• _Assignment_
From the entries below, please output exactly the lines starting at the one containing "Eschenbeck, H., Kohlmann, C.W., &" and ending at the one containing "Frydenberg, E. (1993).", both included.

** Opening Information block **

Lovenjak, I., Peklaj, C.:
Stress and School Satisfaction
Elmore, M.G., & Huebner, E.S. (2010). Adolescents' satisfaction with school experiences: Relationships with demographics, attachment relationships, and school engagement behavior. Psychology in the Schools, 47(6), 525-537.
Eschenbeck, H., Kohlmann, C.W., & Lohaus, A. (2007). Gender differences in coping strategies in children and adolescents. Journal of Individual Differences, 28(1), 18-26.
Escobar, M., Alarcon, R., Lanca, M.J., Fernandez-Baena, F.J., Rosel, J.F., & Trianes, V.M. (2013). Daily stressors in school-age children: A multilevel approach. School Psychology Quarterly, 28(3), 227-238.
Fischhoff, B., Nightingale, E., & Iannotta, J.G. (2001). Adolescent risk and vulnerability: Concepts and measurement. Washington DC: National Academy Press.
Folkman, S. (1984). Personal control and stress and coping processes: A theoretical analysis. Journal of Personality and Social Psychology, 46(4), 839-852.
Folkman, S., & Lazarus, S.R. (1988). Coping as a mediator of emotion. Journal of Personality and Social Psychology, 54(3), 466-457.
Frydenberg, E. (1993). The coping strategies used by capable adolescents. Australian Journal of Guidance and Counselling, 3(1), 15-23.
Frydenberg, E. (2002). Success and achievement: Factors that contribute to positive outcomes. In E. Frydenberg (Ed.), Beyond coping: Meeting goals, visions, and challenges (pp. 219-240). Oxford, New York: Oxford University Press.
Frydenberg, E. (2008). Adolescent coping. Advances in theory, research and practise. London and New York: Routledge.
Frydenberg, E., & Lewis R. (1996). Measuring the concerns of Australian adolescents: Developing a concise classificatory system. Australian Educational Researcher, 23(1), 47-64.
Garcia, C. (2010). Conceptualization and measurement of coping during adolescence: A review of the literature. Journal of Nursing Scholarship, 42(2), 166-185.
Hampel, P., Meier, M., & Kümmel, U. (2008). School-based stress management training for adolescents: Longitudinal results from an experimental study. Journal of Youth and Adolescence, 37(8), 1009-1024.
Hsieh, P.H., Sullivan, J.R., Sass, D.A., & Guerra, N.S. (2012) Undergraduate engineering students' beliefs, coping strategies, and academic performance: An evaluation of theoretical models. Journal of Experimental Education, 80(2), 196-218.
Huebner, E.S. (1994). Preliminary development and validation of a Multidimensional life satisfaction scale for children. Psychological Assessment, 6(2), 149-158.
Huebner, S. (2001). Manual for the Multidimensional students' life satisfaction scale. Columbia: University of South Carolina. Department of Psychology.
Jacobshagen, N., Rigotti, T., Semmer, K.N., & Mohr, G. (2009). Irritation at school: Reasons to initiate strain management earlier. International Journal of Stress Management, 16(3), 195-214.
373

** Closing Information block **

• _Solution for this task_
Eschenbeck, H., Kohlmann, C.W., & Lohaus, A. (2007). Gender differences in coping strategies in children and adolescents. Journal of Individual Differences, 28(1), 18-26.
Escobar, M., Alarcon, R., Lanca, M.J., Fernandez-Baena, F.J., Rosel, J.F., & Trianes, V.M. (2013). Daily stressors in school-age children: A multilevel approach. School Psychology Quarterly, 28(3), 227-238.
Fischhoff, B., Nightingale, E., & Iannotta, J.G. (2001). Adolescent risk and vulnerability: Concepts and measurement. Washington DC: National Academy Press.
Folkman, S. (1984). Personal control and stress and coping processes: A theoretical analysis. Journal of Personality and Social Psychology, 46(4), 839-852.
Folkman, S., & Lazarus, S.R. (1988). Coping as a mediator of emotion. Journal of Personality and Social Psychology, 54(3), 466-457.
Frydenberg, E. (1993). The coping strategies used by capable adolescents. Australian Journal of Guidance and Counselling, 3(1), 15-23.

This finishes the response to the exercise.